| How to complete this task |
Copy every entry exactly, but skip the pictures.

Start of Given information

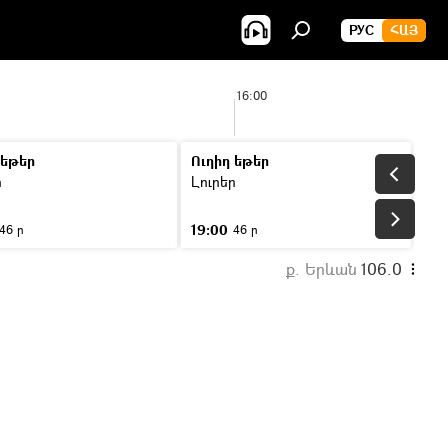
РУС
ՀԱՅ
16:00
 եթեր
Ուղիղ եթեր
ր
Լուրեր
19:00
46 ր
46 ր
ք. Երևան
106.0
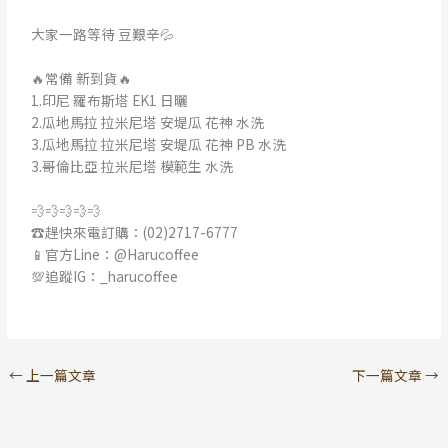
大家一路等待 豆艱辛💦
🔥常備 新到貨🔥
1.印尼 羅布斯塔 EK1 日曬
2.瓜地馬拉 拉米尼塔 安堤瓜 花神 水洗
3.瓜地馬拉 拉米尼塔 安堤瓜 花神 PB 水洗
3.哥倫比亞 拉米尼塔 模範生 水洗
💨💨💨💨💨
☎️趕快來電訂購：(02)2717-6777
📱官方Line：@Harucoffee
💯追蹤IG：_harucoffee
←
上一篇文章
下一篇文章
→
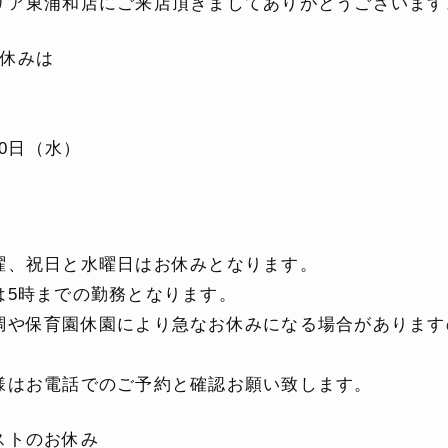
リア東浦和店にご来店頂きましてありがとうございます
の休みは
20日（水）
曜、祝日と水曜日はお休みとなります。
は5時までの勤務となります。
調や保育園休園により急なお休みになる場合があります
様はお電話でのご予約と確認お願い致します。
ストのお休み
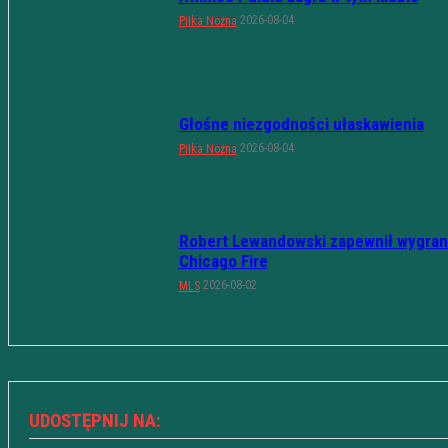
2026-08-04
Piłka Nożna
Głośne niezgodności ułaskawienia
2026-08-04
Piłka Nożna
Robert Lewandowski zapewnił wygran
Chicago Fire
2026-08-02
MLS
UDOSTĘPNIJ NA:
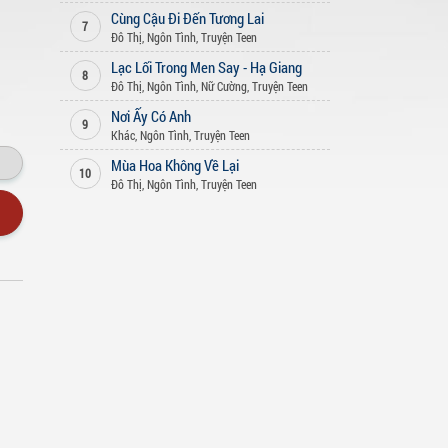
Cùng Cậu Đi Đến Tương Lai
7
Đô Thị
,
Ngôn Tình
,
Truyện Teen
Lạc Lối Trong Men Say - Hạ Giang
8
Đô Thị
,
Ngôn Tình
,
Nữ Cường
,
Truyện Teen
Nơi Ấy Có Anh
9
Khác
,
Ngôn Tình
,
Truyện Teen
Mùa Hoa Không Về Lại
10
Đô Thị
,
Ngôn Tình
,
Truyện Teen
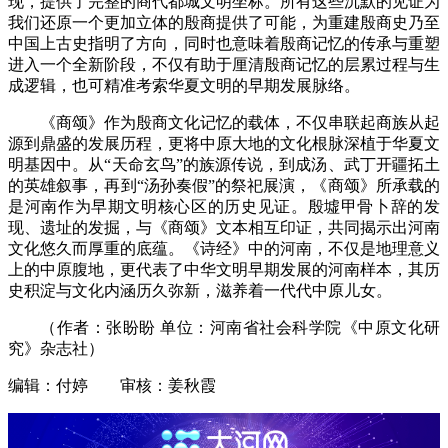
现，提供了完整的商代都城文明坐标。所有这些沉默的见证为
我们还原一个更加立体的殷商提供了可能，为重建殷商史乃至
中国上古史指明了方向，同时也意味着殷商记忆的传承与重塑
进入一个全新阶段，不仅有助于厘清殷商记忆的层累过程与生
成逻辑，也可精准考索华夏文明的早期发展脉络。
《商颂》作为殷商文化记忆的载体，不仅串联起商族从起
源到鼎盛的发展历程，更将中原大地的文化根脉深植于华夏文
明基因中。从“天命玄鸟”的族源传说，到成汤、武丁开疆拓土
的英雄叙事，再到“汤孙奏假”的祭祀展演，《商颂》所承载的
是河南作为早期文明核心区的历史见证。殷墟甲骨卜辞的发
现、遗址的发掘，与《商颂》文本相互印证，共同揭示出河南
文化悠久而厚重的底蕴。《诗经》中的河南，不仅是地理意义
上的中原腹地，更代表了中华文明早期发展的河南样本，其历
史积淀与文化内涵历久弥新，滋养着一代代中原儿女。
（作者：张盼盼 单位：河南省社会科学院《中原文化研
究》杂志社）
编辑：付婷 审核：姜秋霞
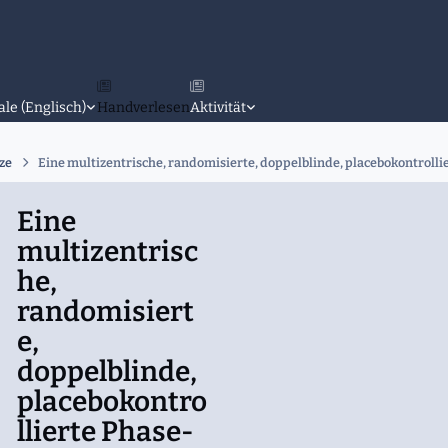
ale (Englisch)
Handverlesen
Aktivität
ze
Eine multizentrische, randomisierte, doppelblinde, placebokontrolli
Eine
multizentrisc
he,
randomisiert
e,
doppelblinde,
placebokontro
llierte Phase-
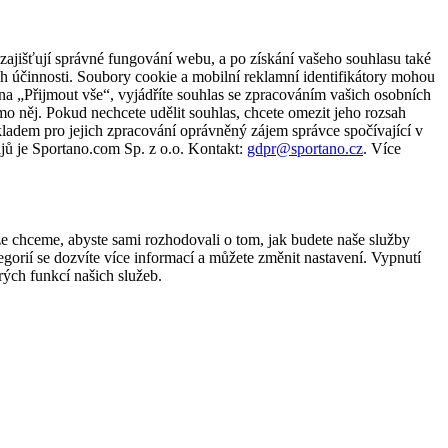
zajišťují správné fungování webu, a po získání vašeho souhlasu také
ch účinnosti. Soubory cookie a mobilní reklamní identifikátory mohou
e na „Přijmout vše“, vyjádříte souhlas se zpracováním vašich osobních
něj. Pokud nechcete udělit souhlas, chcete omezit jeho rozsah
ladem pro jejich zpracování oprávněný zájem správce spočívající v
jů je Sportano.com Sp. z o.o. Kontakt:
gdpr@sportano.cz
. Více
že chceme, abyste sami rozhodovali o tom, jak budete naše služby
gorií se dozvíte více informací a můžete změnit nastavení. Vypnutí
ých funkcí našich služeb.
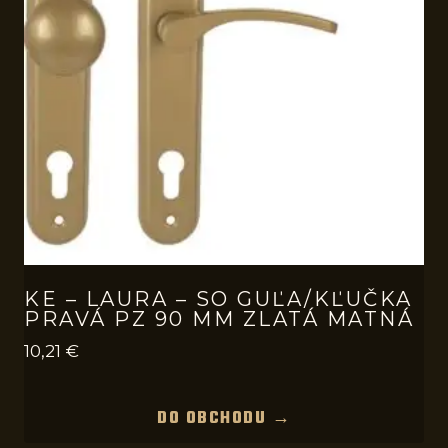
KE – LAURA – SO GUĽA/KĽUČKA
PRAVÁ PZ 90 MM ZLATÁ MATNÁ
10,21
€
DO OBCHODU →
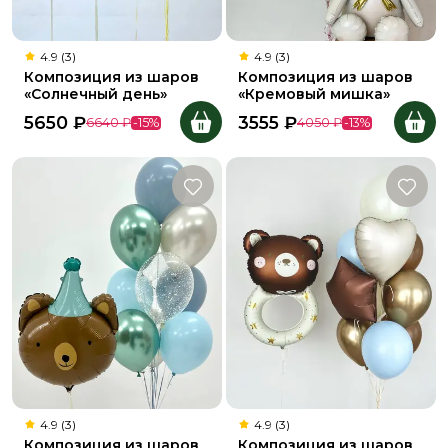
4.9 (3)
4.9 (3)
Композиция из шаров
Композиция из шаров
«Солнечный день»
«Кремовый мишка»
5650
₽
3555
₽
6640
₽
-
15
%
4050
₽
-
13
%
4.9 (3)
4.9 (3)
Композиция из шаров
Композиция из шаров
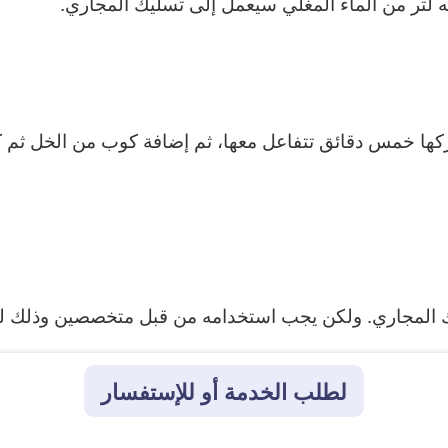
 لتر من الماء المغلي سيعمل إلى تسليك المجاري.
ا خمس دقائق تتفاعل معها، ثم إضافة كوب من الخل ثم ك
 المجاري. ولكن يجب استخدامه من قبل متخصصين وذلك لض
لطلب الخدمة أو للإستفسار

End of Given information

| Answer area |
РУС
ՀԱՅ
16:00
 եթեր
Ուղիղ եթեր
ր
Լուրեր
19:00
46 ր
46 ր
ք. Երևան
106.0
大家一路等待 豆艱辛💦
🔥常備 新到貨🔥
1.印尼 羅布斯塔 EK1 日曬
2.瓜地馬拉 拉米尼塔 安堤瓜 花神 水洗
3.瓜地馬拉 拉米尼塔 安堤瓜 花神 PB 水洗
3.哥倫比亞 拉米尼塔 模範生 水洗
💨💨💨💨💨
☎️趕快來電訂購：(02)2717-6777
📱官方Line：@Harucoffee
💯追蹤IG：_harucoffee
←
上一篇文章
下一篇文章
→
リア東浦和店にご来店頂きましてありがとうございます
の休みは
20日（水）
曜、祝日と水曜日はお休みとなります。
は5時までの勤務となります。
調や保育園休園により急なお休みになる場合があります
様はお電話でのご予約と確認お願い致します。
ストのお休み
2026-08-04
Piłka Nożna
Głośne niezgodności ułaskawienia
2026-08-04
Piłka Nożna
Robert Lewandowski zapewnił wygran
Chicago Fire
2026-08-02
MLS
UDOSTĘPNIJ NA:
Cùng Cậu Đi Đến Tương Lai
7
Đô Thị
,
Ngôn Tình
,
Truyện Teen
Lạc Lối Trong Men Say - Hạ Giang
8
Đô Thị
,
Ngôn Tình
,
Nữ Cường
,
Truyện Teen
Nơi Ấy Có Anh
9
Khác
,
Ngôn Tình
,
Truyện Teen
Mùa Hoa Không Về Lại
10
Đô Thị
,
Ngôn Tình
,
Truyện Teen
现，提供了完整的商代都城文明坐标。所有这些沉默的见证为
我们还原一个更加立体的殷商提供了可能，为重建殷商史乃至
中国上古史指明了方向，同时也意味着殷商记忆的传承与重塑
进入一个全新阶段，不仅有助于厘清殷商记忆的层累过程与生
成逻辑，也可精准考索华夏文明的早期发展脉络。
《商颂》作为殷商文化记忆的载体，不仅串联起商族从起
源到鼎盛的发展历程，更将中原大地的文化根脉深植于华夏文
明基因中。从“天命玄鸟”的族源传说，到成汤、武丁开疆拓土
的英雄叙事，再到“汤孙奏假”的祭祀展演，《商颂》所承载的
是河南作为早期文明核心区的历史见证。殷墟甲骨卜辞的发
现、遗址的发掘，与《商颂》文本相互印证，共同揭示出河南
文化悠久而厚重的底蕴。《诗经》中的河南，不仅是地理意义
上的中原腹地，更代表了中华文明早期发展的河南样本，其历
史积淀与文化内涵历久弥新，滋养着一代代中原儿女。
（作者：张盼盼 单位：河南省社会科学院《中原文化研
究》杂志社）
编辑：付婷 审核：姜秋霞
ale (Englisch)
Handverlesen
Aktivität
ze
Eine multizentrische, randomisierte, doppelblinde, placebokontrolli
Eine
multizentrisc
he,
randomisiert
e,
doppelblinde,
placebokontro
llierte Phase-
zajišťují správné fungování webu, a po získání vašeho souhlasu také
ch účinnosti. Soubory cookie a mobilní reklamní identifikátory mohou
e na „Přijmout vše“, vyjádříte souhlas se zpracováním vašich osobních
něj. Pokud nechcete udělit souhlas, chcete omezit jeho rozsah
ladem pro jejich zpracování oprávněný zájem správce spočívající v
jů je Sportano.com Sp. z o.o. Kontakt:
gdpr@sportano.cz
. Více
že chceme, abyste sami rozhodovali o tom, jak budete naše služby
gorií se dozvíte více informací a můžete změnit nastavení. Vypnutí
ých funkcí našich služeb.
KE – LAURA – SO GUĽA/KĽUČKA
PRAVÁ PZ 90 MM ZLATÁ MATNÁ
10,21
€
DO OBCHODU →
4.9 (3)
4.9 (3)
Композиция из шаров
Композиция из шаров
«Солнечный день»
«Кремовый мишка»
5650
₽
3555
₽
6640
₽
-
15
%
4050
₽
-
13
%
4.9 (3)
4.9 (3)
Композиция из шаров
Композиция из шаров
 لتر من الماء المغلي سيعمل إلى تسليك المجاري.
ا خمس دقائق تتفاعل معها، ثم إضافة كوب من الخل ثم ك
 المجاري. ولكن يجب استخدامه من قبل متخصصين وذلك لض
لطلب الخدمة أو للإستفسار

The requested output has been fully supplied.